Texas Raises Organ Donor Registry; D.C. Not Ready For Medical Marijuana Sales; L.A. Health Department Facing Major Service Cuts

The Houston Chronicle: "Though Texas has the nation's lowest percentage of registered organ and tissue donors, several recent initiatives have more than doubled the state's donor rolls this year. The number enrolled in the Glenda Dawson Donate Life Texas Registry has ballooned since Jan. 1, when state law required Department of Public Safety clerks to ask all driver's license and ID card applicants whether they would like to register as organ donors. Since then, nearly 70,000 donors a month have joined the pool" (George, 7/27).

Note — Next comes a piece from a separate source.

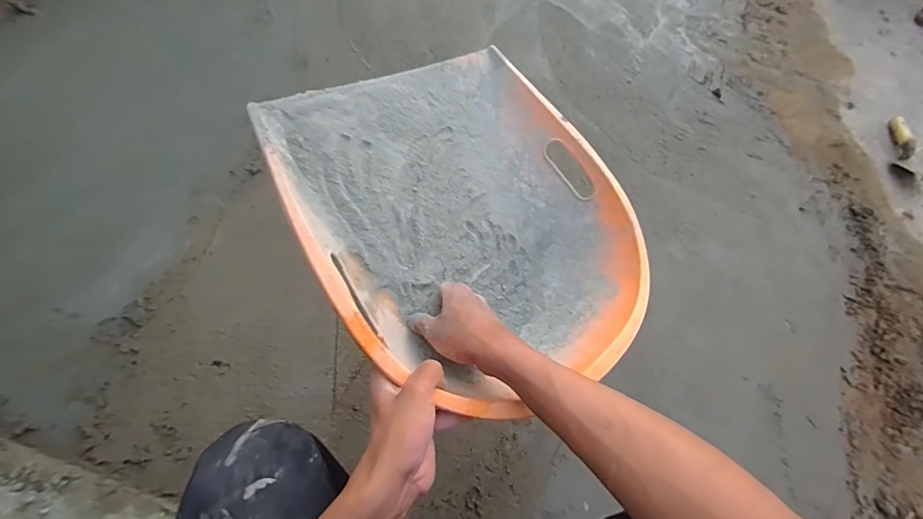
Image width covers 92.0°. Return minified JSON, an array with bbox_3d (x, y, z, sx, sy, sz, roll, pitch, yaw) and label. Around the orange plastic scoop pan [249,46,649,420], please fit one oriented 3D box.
[{"bbox_3d":[0.025,-0.050,0.504,0.400,0.160,0.400,-31,100,-37],"label":"orange plastic scoop pan"}]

The Washington Post: "District leaders say it will be months before the city begins allowing the sale of medical marijuana, even though the law authorizing up to eight dispensaries took effect Tuesday. ... The delay is driven by a lack of detail about how the city will operate the program, which includes a first-in-the-nation provision requiring dispensaries to price the marijuana on a sliding scale so the city's poorest patients can obtain medicinal pot for free." City officials still have to draft regulations on licensing, the tracking donors and users and where marijuana can be grown. The rules, which could be released in draft form next week, would "then undergo a public comment and review period, which could take months" (Craig, 7/28).

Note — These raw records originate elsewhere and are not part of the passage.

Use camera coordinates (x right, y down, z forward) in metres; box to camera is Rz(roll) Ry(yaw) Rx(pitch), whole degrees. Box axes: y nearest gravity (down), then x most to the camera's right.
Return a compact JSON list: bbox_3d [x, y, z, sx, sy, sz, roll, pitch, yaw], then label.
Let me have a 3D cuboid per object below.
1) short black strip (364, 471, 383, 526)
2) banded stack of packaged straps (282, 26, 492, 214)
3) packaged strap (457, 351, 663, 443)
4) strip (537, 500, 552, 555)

The Los Angeles Times: "Los Angeles County's top health officials said Tuesday that they soon may have to begin layoffs and slash the number of patients served by a third to 58%. ... The department is facing a deficit of $389 million to $429 million this fiscal year and is still trying to offset last year's $200-million deficit, [John Schunhoff, interim director of the Los Angeles County Department of Health Services] said. .. At issue now are funds that were expected to come from a federal Medicaid waiver, the federal share of Medicaid and a hospital provider fee levied by the state on private hospitals and matched by Medicaid. … Losing the funds would mean the county could serve 260,000 to 420,000 fewer patients, he said, cutting both inpatient hospital service and emergency room visits by more than 25% each" (Hennessy-Fiske, 7/28).

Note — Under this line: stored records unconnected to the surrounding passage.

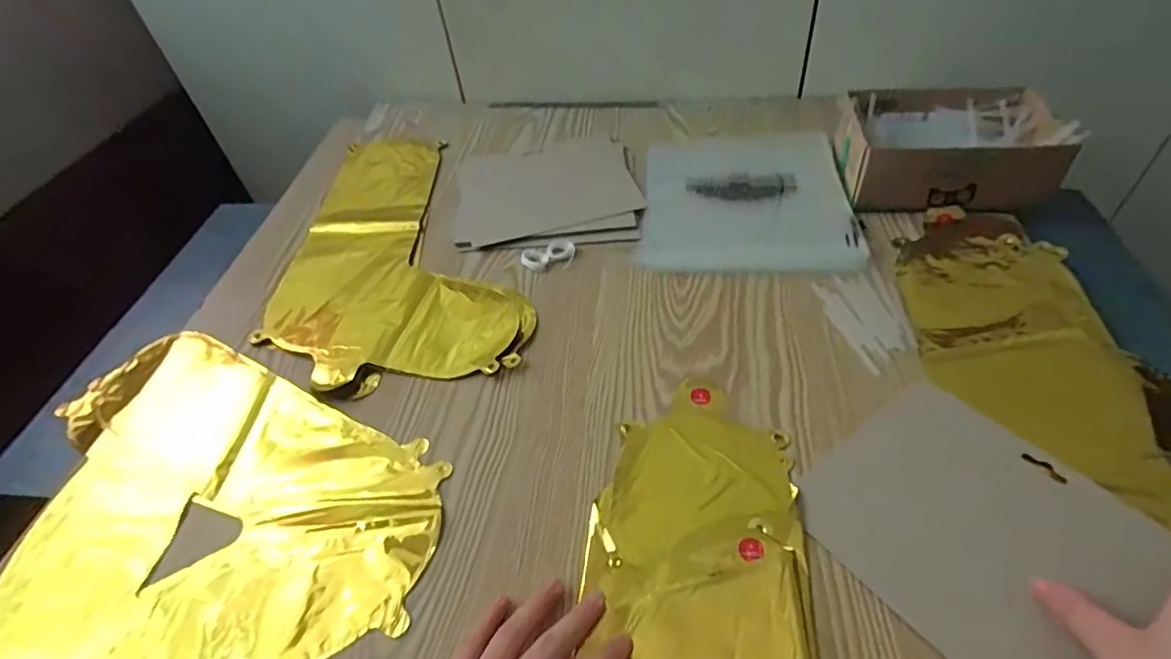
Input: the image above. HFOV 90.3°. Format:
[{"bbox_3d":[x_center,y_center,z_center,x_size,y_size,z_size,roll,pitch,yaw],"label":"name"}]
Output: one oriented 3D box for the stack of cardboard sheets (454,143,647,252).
[{"bbox_3d":[-0.044,-0.156,0.657,0.199,0.009,0.190,-8,47,0],"label":"stack of cardboard sheets"}]

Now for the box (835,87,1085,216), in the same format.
[{"bbox_3d":[0.361,-0.189,0.598,0.193,0.064,0.148,4,48,11],"label":"box"}]

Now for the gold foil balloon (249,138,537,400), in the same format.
[{"bbox_3d":[-0.204,-0.094,0.617,0.233,0.011,0.408,-14,47,-6],"label":"gold foil balloon"}]

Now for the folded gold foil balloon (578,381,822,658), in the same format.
[{"bbox_3d":[0.070,0.148,0.364,0.134,0.013,0.264,3,48,10],"label":"folded gold foil balloon"}]

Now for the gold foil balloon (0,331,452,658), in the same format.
[{"bbox_3d":[-0.299,0.120,0.435,0.318,0.019,0.344,-26,50,-16],"label":"gold foil balloon"}]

The Boston Globe: "The Massachusetts House passed a bill yesterday that would require insurance companies to cover a broad range of services for children with autism, a measure that supporters say will help families of such children but that opponents worry will increase health costs, even as other legislation aimed at reining in health spending has been sidelined. The proposal, which now goes to the Senate, contains mandated coverage for services known as 'applied behavioral analysis,' which include training children with autism and related disorders in social, verbal, and motor skills. A broad coalition of business groups, insurers, and the Group Insurance Commission, which provides insurance to more than 300,000 state and municipal employees and their families, sent a letter to lawmakers yesterday opposing the bill" (Lazar, 7/28).

Health News Florida: "A federal agency that tracks measures of health-care quality lists Florida's as 'average,' but barely. The arrow hovers right on the line above 'weak.' It could be worse; Florida scores are much better than Louisiana and Texas. As usual, the northeastern states hog the glory. … Florida's strongest measures were in keeping home-health patients from needing urgent care; diagnosing breast cancer before the advanced stage; and avoiding obstetrical trauma. The weakest measures were in getting flu vaccinations to high-risk populations, such as those in nursing homes and diabetes patients; deaths from HIV infection and among dialysis patients; and urinary-tract infection among nursing home patients" (7/27).